Herman Cain’s communications director had a lot on his mind. I was at a Costco in Northern Virginia on a recent Friday, where the GOP candidate of the moment was scheduled to sign copies of his new book. Getting hold of the campaign had not been easy. The communications director, J.D. Gordon, explained to reporters that it had been hectic. “I think I have [my phone] off right now because I get like a call a minute and a hundred e-mails an hour,” he said. “My staff is just me and our new media guy right now.”
Gordon, a genial retired Navy commander who worked as a Pentagon spokesman from 2005 to 2009, explained that the campaign had hired two more press staffers, who were due to start Monday. This was not a moment too soon: Ever since Cain won the Florida straw poll on September 24, his poll numbers have soared. By the day of the book-signing, several polls had him running second or even tied for first with Mitt Romney. That has left Cain’s campaign—which for months had languished among the GOP primary’s side stories—suddenly struggling to adapt to the big-time.
When I found Gordon at Costco, another reporter was challenging him to produce the names of Cain’s advisers. Recently, Cain had assured Fox News host Chris Wallace that “some of the best economists in this country” had helped develop his “9-9-9” tax plan (9 percent national sales tax, 9 percent flat corporate tax, and 9 percent flat income tax). However, he had repeatedly refused to reveal their names, and Gordon was similarly cagey. There are “twelve well-known public figures providing him with advice,” he said. “[Former] ambassadors, former senior administration officials, and economic experts that are household names.” But he wouldn’t identify them.

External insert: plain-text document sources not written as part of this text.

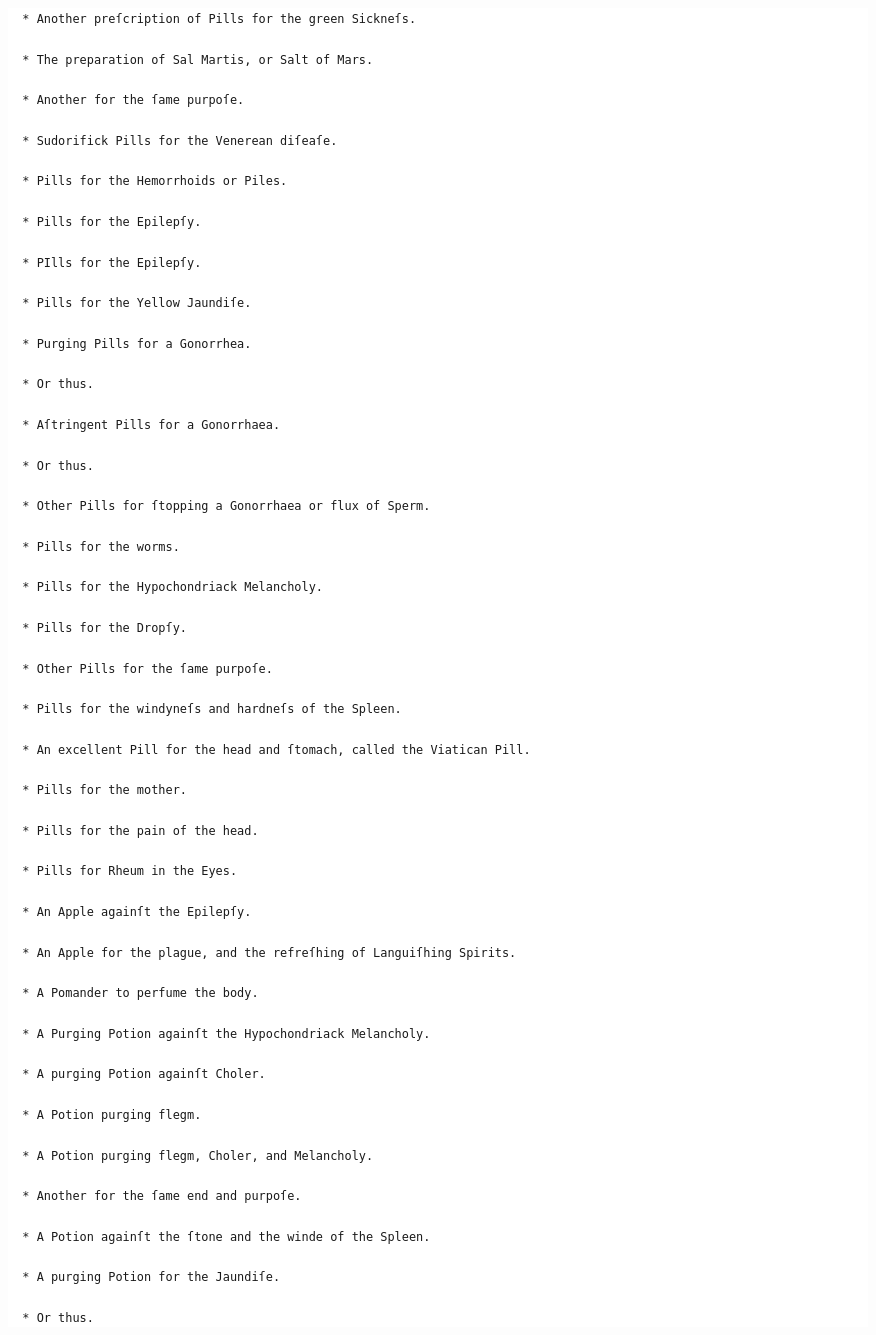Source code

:       * Another preſcription of Pills for the green Sickneſs.

      * The preparation of Sal Martis, or Salt of Mars.

      * Another for the ſame purpoſe.

      * Sudorifick Pills for the Venerean diſeaſe.

      * Pills for the Hemorrhoids or Piles.

      * Pills for the Epilepſy.

      * PIlls for the Epilepſy.

      * Pills for the Yellow Jaundiſe.

      * Purging Pills for a Gonorrhea.

      * Or thus.

      * Aſtringent Pills for a Gonorrhaea.

      * Or thus.

      * Other Pills for ſtopping a Gonorrhaea or flux of Sperm.

      * Pills for the worms.

      * Pills for the Hypochondriack Melancholy.

      * Pills for the Dropſy.

      * Other Pills for the ſame purpoſe.

      * Pills for the windyneſs and hardneſs of the Spleen.

      * An excellent Pill for the head and ſtomach, called the Viatican Pill.

      * Pills for the mother.

      * Pills for the pain of the head.

      * Pills for Rheum in the Eyes.

      * An Apple againſt the Epilepſy.

      * An Apple for the plague, and the refreſhing of Languiſhing Spirits.

      * A Pomander to perfume the body.

      * A Purging Potion againſt the Hypochondriack Melancholy.

      * A purging Potion againſt Choler.

      * A Potion purging flegm.

      * A Potion purging flegm, Choler, and Melancholy.

      * Another for the ſame end and purpoſe.

      * A Potion againſt the ſtone and the winde of the Spleen.

      * A purging Potion for the Jaundiſe.

      * Or thus.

What Gordon would say is that the campaign has a staff of 30, including three in-house policy people. Clark Barrow, who joined Cain’s circle as an employee at The New Voice, Inc.—a Cain-owned business that manages his writing and speaking activities—coordinates debate prep. The economic policy point person is Rich Lowrie, who, according to his LinkedIn profile, leads a Wells Fargo wealth management group in Ohio. Foreign policy is handled by Gordon himself, who is responsible for this portfolio in addition to his communications duties—which recently increased when the head spokesperson quit to work on the Louisiana lieutenant governor’s race.
I pointed out to Gordon that Cain has admitted that foreign policy is not his strong suit. “That’s why they recruited me. To help with that,” Gordon explained. He says the campaign hired him after they saw him on Fox News, where he is a contributor. He also writes columns for The Washington Times. “I’ve had about fifty columns published over the last year and a half, and so those are a lot of the things that I tell Mr. Cain.”
One of Cain’s more experienced operatives is his chief of staff, Mark Block. Scott Becher, a Republican consultant in Wisconsin, likens Block to an “aging rock star.” Block, who is in his mid-fifties, was among the biggest consultants in Wisconsin politics before he was caught breaking campaign finance law during a 1997 state supreme court race. He and his co-conspirator had to pay one of the steepest fines in state election history; he was also banned from politics for three years. More recently, Block has acted as director of the Wisconsin chapter of the Tea Party group Americans for Prosperity. But he has never run a national campaign.
My requests to interview Lowrie and Block went unanswered. I did manage to reach Scott Bieniek, the campaign’s general counsel, who graduated from law school in 2008. In an e-mail, he declined an interview, but wrote, “We have a saying on the campaign [that] has become somewhat of a battle cry, and gets us through the ups and downs: Keep your head down and keep selling tickets.”
Gordon told me that the campaign plans to hire more experienced operatives. Still, to do that, Cain will need money. He raised just over $2.5 million in the second quarter (of which he contributed $500,000), compared with Romney’s $18.3 million. Cain has acknowledged that mounting a presidential effort was harder than he expected, remarking, “I could start a new pizza company easier than I could start a new campaign team.”
At the Costco, enthusiastic fans, some cradling stacks of books, waited patiently. Cain arrived in a bus that advertised his “NATIONAL BOOK TOUR.” It was impossible to see him from the back of the line, but, when we heard gleeful shrieks, we knew he had arrived. Later, addressing a sea of TV cameras and digital recorders, he declared, “Herman Cain is not going to be a flavor of the week.”
Eliza Gray is an assistant editor at The New Republic. This article originally ran in the November 3, 2011, issue of the magazine.